In the evaluation of risks, both ChatGPT and Bard demonstrated comprehensive considerations. Risks, encompassing physical, psychological, emotional, and social aspects, were weighed by both models. ChatGPT provided nuanced insights, acknowledging various dimensions of risks and their potential impact on the adolescent’s development.

3.3. Privacy

The level of privacy a child is entitled to, according to ChatGPT, is contingent upon the child’s age and demonstrated level of responsibility. The degree of privacy afforded to the child is directly linked to their capacity to handle it. The greater the level of responsibility parents attribute to the child, the greater the degree of privacy the child will receive. This perspective posits that the concept of privacy is not static, but rather dynamically evolving in consonance with an individual’s age and corresponding expectations of personal autonomy and responsibility.

Bard’s understanding of privacy included age and legal implications, with occasional confusion regarding age distinctions. The age limit for parental notification varied, often aligning with legal adulthood at 18, but with exceptions based on specific cases such as alcohol use, since the minimum age for alcohol consumption in Belgium is 16. Thus, we can conclude that Bard did not truly grasp the meaning of the concept of ”privacy”, although it was a word frequently used throughout all of the interviews.

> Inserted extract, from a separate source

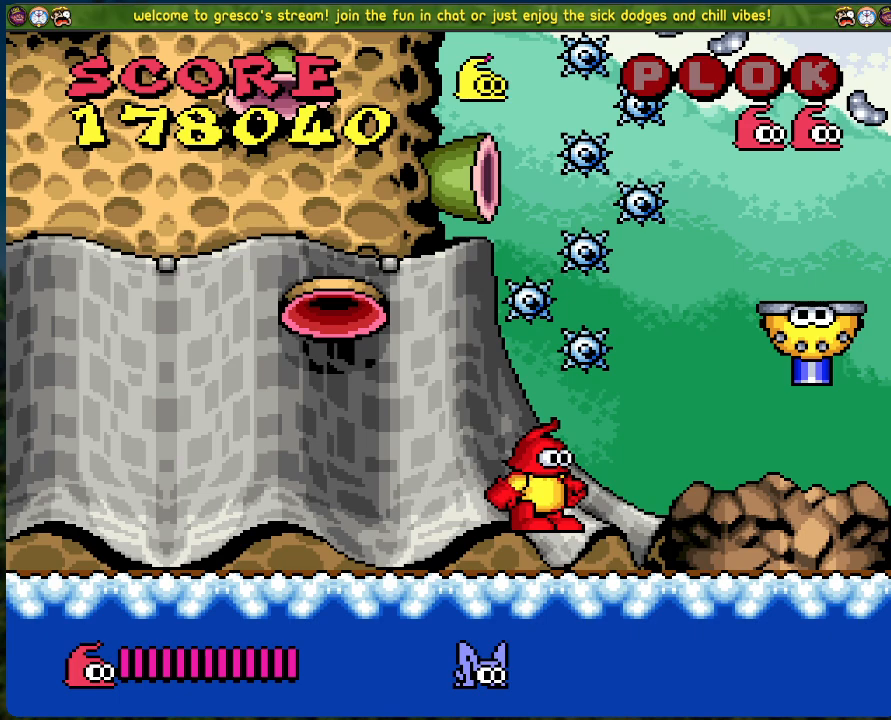
{"buttons": [], "left_stick": "center", "events": []}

3.4. Differences in Responses between LLMs and Human Participants

The primary distinctions between the responses generated by ChatGPT and Bard and those from human participants were most evident in their treatment of the concept of “privacy”. Both ChatGPT and Bard addressed privacy, albeit with distinct nuances, whereas this aspect was notably absent in human responses. In ChatGPT’s outputs, privacy emerged as a complex concept intricately tied to the developmental stage of adolescents and the level of responsibility entrusted to them. Bard’s responses, on the other hand, also incorporated age considerations, but the legal framework played a more prominent role in shaping decision making, a facet less emphasized in ChatGPT’s outputs. In both instances, the degree of adolescent responsibility correlated with an escalation in the confidentiality maintained between the doctor and the adolescent.

Nuanced differences also surfaced in the discussion of etiology, as depicted in Figure 1. A consistent aspect raised by human parents, but absent in both ChatGPT’s and Bard’s responses, pertained to the nature of the issue, distinguishing between physical and mental health concerns. Intriguingly, risks, delineated as a separate category within etiology, were absent in the human responses but featured prominently in both ChatGPT’s and Bard’s outputs. These responses spanned physical risks as well as risks to mental, emotional, and social well-being.

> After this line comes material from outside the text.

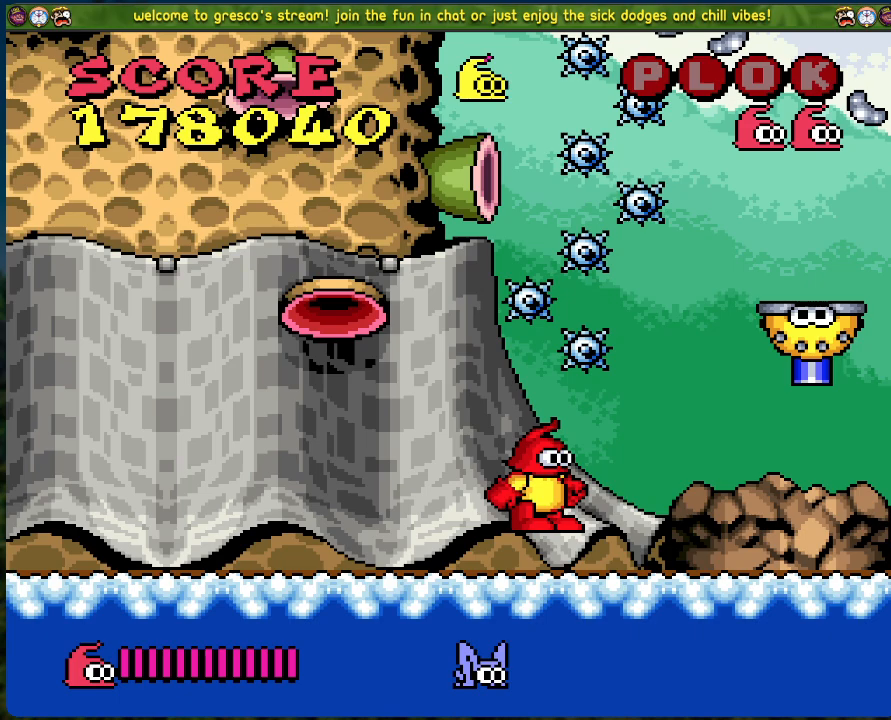
{"buttons": [], "left_stick": "center", "events": []}
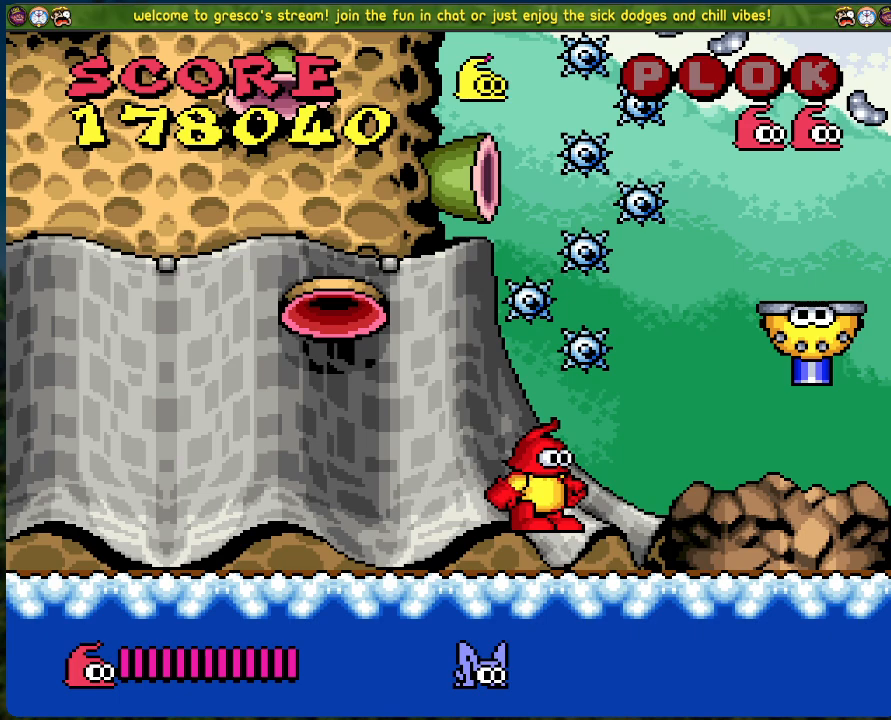
{"buttons": [], "left_stick": "center", "events": []}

Figure 1. Schematic overview of the main themes of parental perceptions regarding adolescent confidentiality in AI and human participants.

In contrast to Bard’s responses, both ChatGPT and human perspectives addressed the frequency of incidents as a subcategory within etiology, with particular emphasis on cases involving alcohol intoxication. The frequency of incidents influenced parental expectations, with a higher incidence leading to a diminished expectation of confidentiality, as parents expected to be informed. Bard’s responses, especially regarding alcohol-related cases, placed heightened emphasis on legal considerations and the trust dynamic between the physician and the parent.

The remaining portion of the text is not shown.